▸ **TAREA ESCRITA A**
Según el fragmento de lectura, ¿desde qué año dirige Adriana Valdés la Academia Chilena de la Lengua?
▸ **TAREA ESCRITA B**
Cambia "América Latina" por "Latinoamérica" y escribe de nuevo el fragmento de lectura, empezando por "Desde 2018 la" y siguiendo hasta "machista ni discriminatoria.".

▸ **FRAGMENTO DE LECTURA**
◆ ◆ ◆ ◆ ◆ ◆ ◆

En un tiempo de plena efervescencia social debido a la protesta popular que se había dado a fines del año 2019, con gran participación de mujeres, la Academia Chilena de la Lengua publicó en 2020 el libro Sexo, género y gramática: ideas sobre el lenguaje inclusivo (Santiago de Chile, Catalonia, 2020), que recoge trabajos de autores miembros de esa corporación. Todos quienes reflexionan, con fundamentos históricos, lingüísticos y simbólicos, sobre el llamado ‘lenguaje inclusivo’ reconocen que este proviene de una demanda social urgente que busca, por diversos medios, conseguir la igualdad social de las mujeres.

Desde 2018 la directora de la Academia Chilena de la Lengua es Adriana Valdés, especialista en literatura, profesora de estética y traductora. Sus libros tratan asuntos culturales y artísticos contemporáneos; uno de ellos, Mujeres, culturas, desarrollo: perspectivas desde América Latina (1991), aborda los cambios culturales en América Latina y sus repercusiones en la vida de las mujeres. Valdés no es una defensora del orden patriarcal, pero espera que el público pueda diferenciar la lengua –el sistema histórico que permite funcionar un lenguaje– y el discurso –el uso particular que los hablantes hacen de una lengua–. La lengua no es machista ni discriminatoria.

◆ ◆ ◆ ◆ ◆ ◆ ◆

▸ **DATOS GUARDADOS**
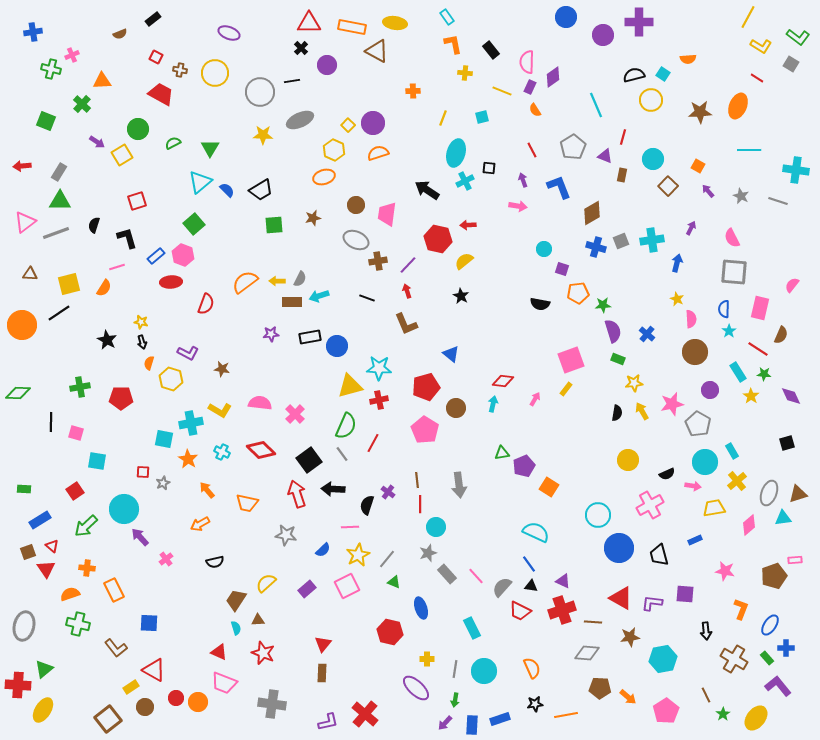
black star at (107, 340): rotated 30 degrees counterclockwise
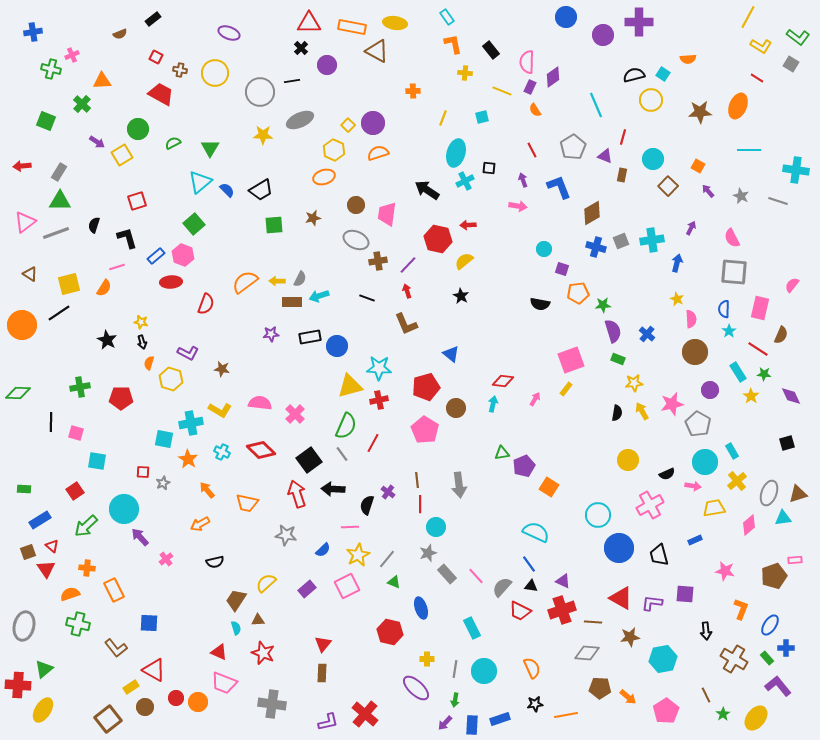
brown triangle at (30, 274): rotated 28 degrees clockwise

◆ ◆ ◆ ◆ ◆ ◆ ◆

▸ **RESPUESTA CORRECTA A**
Desde 2018.

▸ **RESPUESTA CORRECTA B**
Desde 2018 la directora de la Academia Chilena de la Lengua es Adriana Valdés, especialista en literatura, profesora de estética y traductora. Sus libros tratan asuntos culturales y artísticos contemporáneos; uno de ellos, Mujeres, culturas, desarrollo: perspectivas desde Latinoamérica (1991), aborda los cambios culturales en Latinoamérica y sus repercusiones en la vida de las mujeres. Valdés no es una defensora del orden patriarcal, pero espera que el público pueda diferenciar la lengua –el sistema histórico que permite funcionar un lenguaje– y el discurso –el uso particular que los hablantes hacen de una lengua–. La lengua no es machista ni discriminatoria.